The Municipal Risk Assessment Tool, or MRAT, combines information about municipal infrastructure, current and future climate patterns, and past home insurance claims. In other words, it is a tool that assesses all these factors in order to give city engineers a snapshot of vulnerabilities in their infrastructure now and in the future.
Why is this important if you’re a homeowner? It used to be the greatest risk to your home was fire. Now, it’s water.
And what’s contributing to this? Outdated storm and wastewater infrastructure is a major issue.
The fact is, extreme incidents such as mass flooding, storms, and unpredictable weather, are now occurring at a rate that is 10 times more frequent than it was in the past. This is having an impact on the infrastructure that’s intended to move water away from homes and businesses.
Think the Calgary or Toronto floods were just an anomaly? Unfortunately, that is not the case. Extreme weather occurrences, such as massive storms and flooding, that used to happen every 40 years, are now happening every 5 to 6 years. This is the equivalent of 20 more days of rain annually than what was experienced 65 years ago.

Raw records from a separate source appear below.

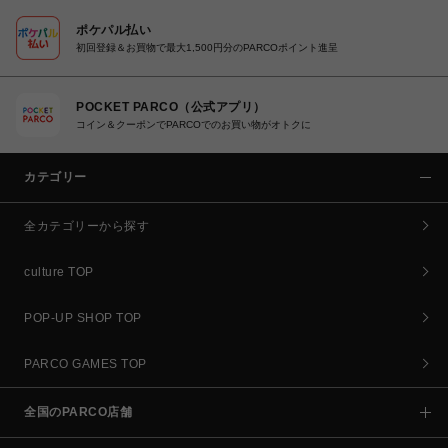
ポケパル払い
初回登録＆お買物で最大1,500円分のPARCOポイント進呈
POCKET PARCO（公式アプリ）
コイン＆クーポンでPARCOでのお買い物がオトクに
カテゴリー
全カテゴリーから探す
culture TOP
POP-UP SHOP TOP
PARCO GAMES TOP
全国のPARCO店舗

This has caused an increase in damages to homes and businesses, resulting in higher insurance claims and costs. Canada’s insured loss is now close to $1 billion annually—a huge increase over the past decades.

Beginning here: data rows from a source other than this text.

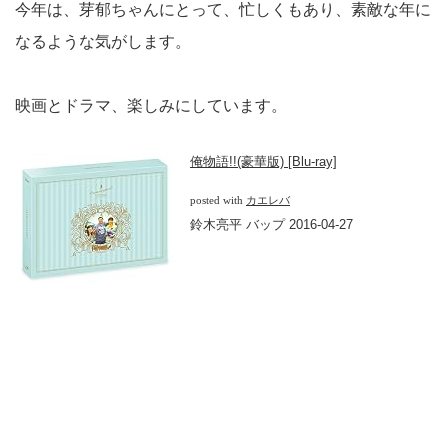
今年は、芽郁ちゃんにとって、忙しくもあり、素敵な年に
なるような気がします。
映画とドラマ、楽しみにしています。
俺物語!!(豪華版) [Blu-ray]
posted with
カエレバ
鈴木亮平 バップ 2016-04-27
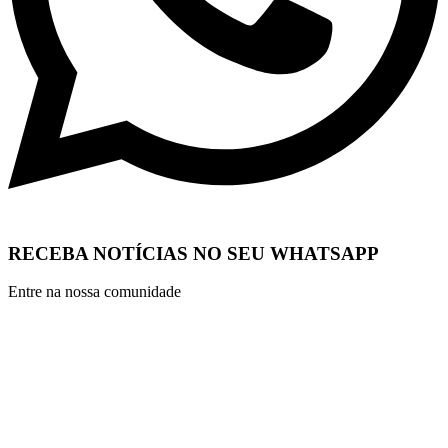
RECEBA NOTÍCIAS NO SEU WHATSAPP
Entre na nossa comunidade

Because of this alarming trend, the Insurance Bureau of Canada developed a unique and effective risk assessment tool that focuses on flooding trends. This risk assessment tool seeks to predict potential issues in municipal infrastructure that leads to flooding.
The MRAT tool is so sophisticated there has been interest in it from insurers around the world that are grappling with the same climate and infrastructure challenges.
Bill Adams, IBC
More importantly, it also helps municipalities allocate funds from their budgets to the areas that need the most attention. The MRAT was launched in three municipalities to test it—Coquitlam, BC; Fredericton, NB; and Hamilton, ON.
While developing the MRAT, the Insurance Board of Canada asked themselves the following questions:
The MRAT is developed based on a risk formula which calculates hazards, exposure, and vulnerability. The MRAT data is then displayed as a risk map.
Red areas on the maps, for example, indicate that flooding of basements is more likely, while green areas show where it is less likely.
Keep in mind, if there is a heavy downpour or violent storm, many sewer and storm water systems across Canada simply cannot handle the amount of water. Flooding is the inevitable result.
Engineers utilize these maps and areas to plan and adjust their priorities regarding repair, support, and funding for infrastructure. The MRAT is the only one of its kind in the world and is proving to be a unique and effective tool.
Once the areas on the maps are designated, the municipal engineers can repair or replace storm and sewer drains and assess service levels. While the MRAT may one day be used for different types of natural occurrences, such as wind, fire, and earthquake, the particular scenario that is the focus for the time being is flooding.
As mentioned above, the MRAT began their pilot project in 3 municipalities across Canada and are now functioning nation-wide. In the future, it’s predicted that this tool can be used in other areas of risk management as well, such as water network failures and urban flooding.
The next step is to take the prototype and modify it based on what it has taught engineers and underwriters. These findings will provide direction on what the Insurance Bureau of Canada will do with it in the future.
Three factors that are driving up insurance premiums are climate change, aging municipal sewer and stormwater systems, and lifestyle changes such as finished basements.
Since many Canadian municipalities currently have very few tools to measure and predict severe weather events, the MRAT will be crucial to provide informed predictions, as opposed to guesswork when it comes to natural disasters.
The ability to quantify the risk being underwritten with respect to water damage is still a work in progress, but clearly, one driven by the interests of government, the insurance industry, and homeowners.